Il arrive parfois que la somme des irritants est supérieure à la somme des bienfaits dans notre quotidien. Il est temps alors de se mettre en route. Cela ne veut pas nécessairement dire quitter son organisation. Si vos employés y sont, c’est qu’il y a quelque chose qui les y a attirés, rien n’est purement accidentel.

Chemins parallèles

Vous pourriez ouvrir la discussion avec vos employés pour évaluer les possibilités qui pourraient s’offrir à l’interne avant d’envisager de rompre la relation. Mais il est temps pour tous de prendre un moment pour faire le point avec soi-même et avec son entourage.

Il est normal que le courage nous manque d’entreprendre cette démarche, alors il faut parfois provoquer les choses avant que les événements nous amènent dans une direction non désirée.

Ne laissez pas la situation pourrir ou s’envenimer. Peut-être pensez-vous que le temps arrangera les choses? Rappelez-vous cette citation du journaliste et humoriste Richard J. Needham : « Le temps règle tous les problèmes, mais il en ajoute aussi quelques-uns durant le processus. » Réfléchissez et agissez.

Tiré de Générer l’engagement au travail.

L’engagement de continuité

Plusieurs tombent dans le piège de « faire du temps » lorsqu’ils sont au travail pour aller s’épanouir ou se réaliser ailleurs après.
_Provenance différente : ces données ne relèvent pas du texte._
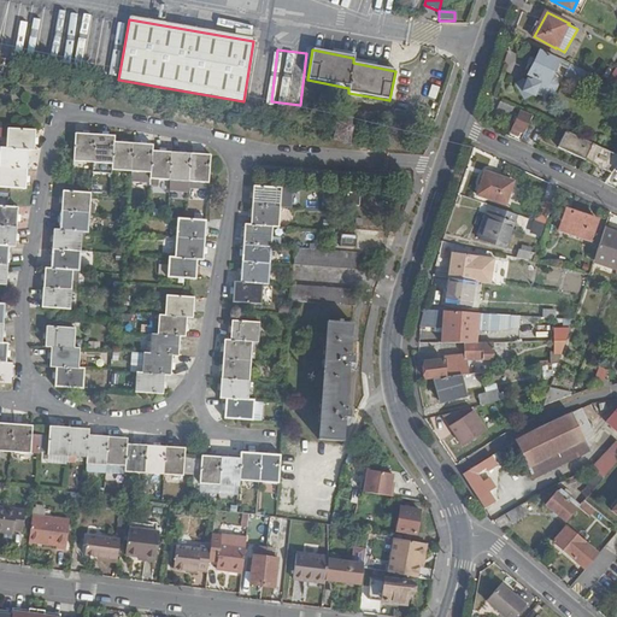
[(559,60),(540,51),(529,74),(533,77),(528,81),(524,78),(515,83),(524,100),(536,94),(546,99),(546,95),(552,94),(558,86),(556,77),(552,75),(559,60)]
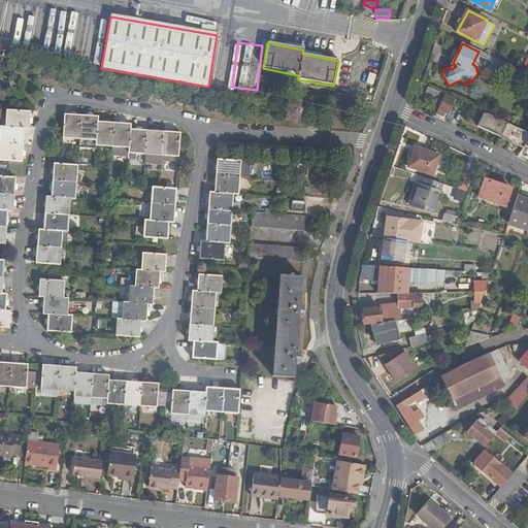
[(504,62),(489,54),(485,63),(499,71),(504,62)]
C’est comme s’ils passaient la majorité de leur vie active en attendant on ne sait quoi.

Parlez-en aux travailleurs d’une usine qui, toute leur vie, ont fait de longues heures dans l’espoir de jouir d’une belle retraite alors que l’organisation fait faillite et que s’envole en fumée le fonds de pension…

Reconnaître les motifs de l’engagement au travail

Il est important de faire prendre conscience à vos employés que s’ils font le choix de demeurer dans leur poste actuel, c’est leur décision et que personne ne les y a forcés. Si certains de vos employés conservent leur emploi malgré quelques irritants parce qu’il leur procure, par exemple, de la sécurité, invitez-les à assumer ce choix. Encouragez-les à apprécier les heures qu’ils passent au travail et faites-leur réaliser que cet emploi leur apporte fondamentalement ce qu’ils recherchent le plus pour être heureux actuellement et invitez-les à cesser de se culpabiliser en se comparant.
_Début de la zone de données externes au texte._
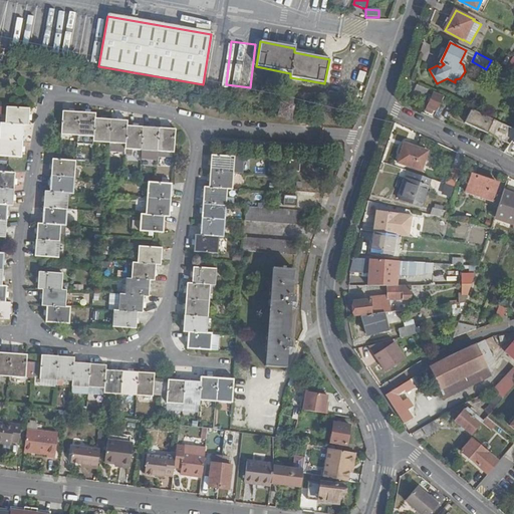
[(429,88),(414,81),(412,86),(426,93),(429,88)]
Avec la complexité grandissante des décisions que nous devons prendre, il nous faut compter sur des principes fondamentaux solides pour vraiment décider entre deux options pas nécessairement tranchées au couteau. L’idée est donc d’assumer ses choix et de bien comprendre les motivations qui les sous-tendent.

La motivation au travail n’est pas extrinsèque

Ainsi, une décision est bien plus que le simple reflet du cumul de nos expériences passées. À travers toutes ces options, il est facile de succomber aux offres des marchands de bonheur, mais le bonheur ne s’achète pas. Il est à l’intérieur de nous, mais beaucoup de distractions externes nous éloignent de notre centre et, ultimement, de notre bonheur. N’oubliez pas la connexion avec soi!

Tiré de Générer l’engagement au travail.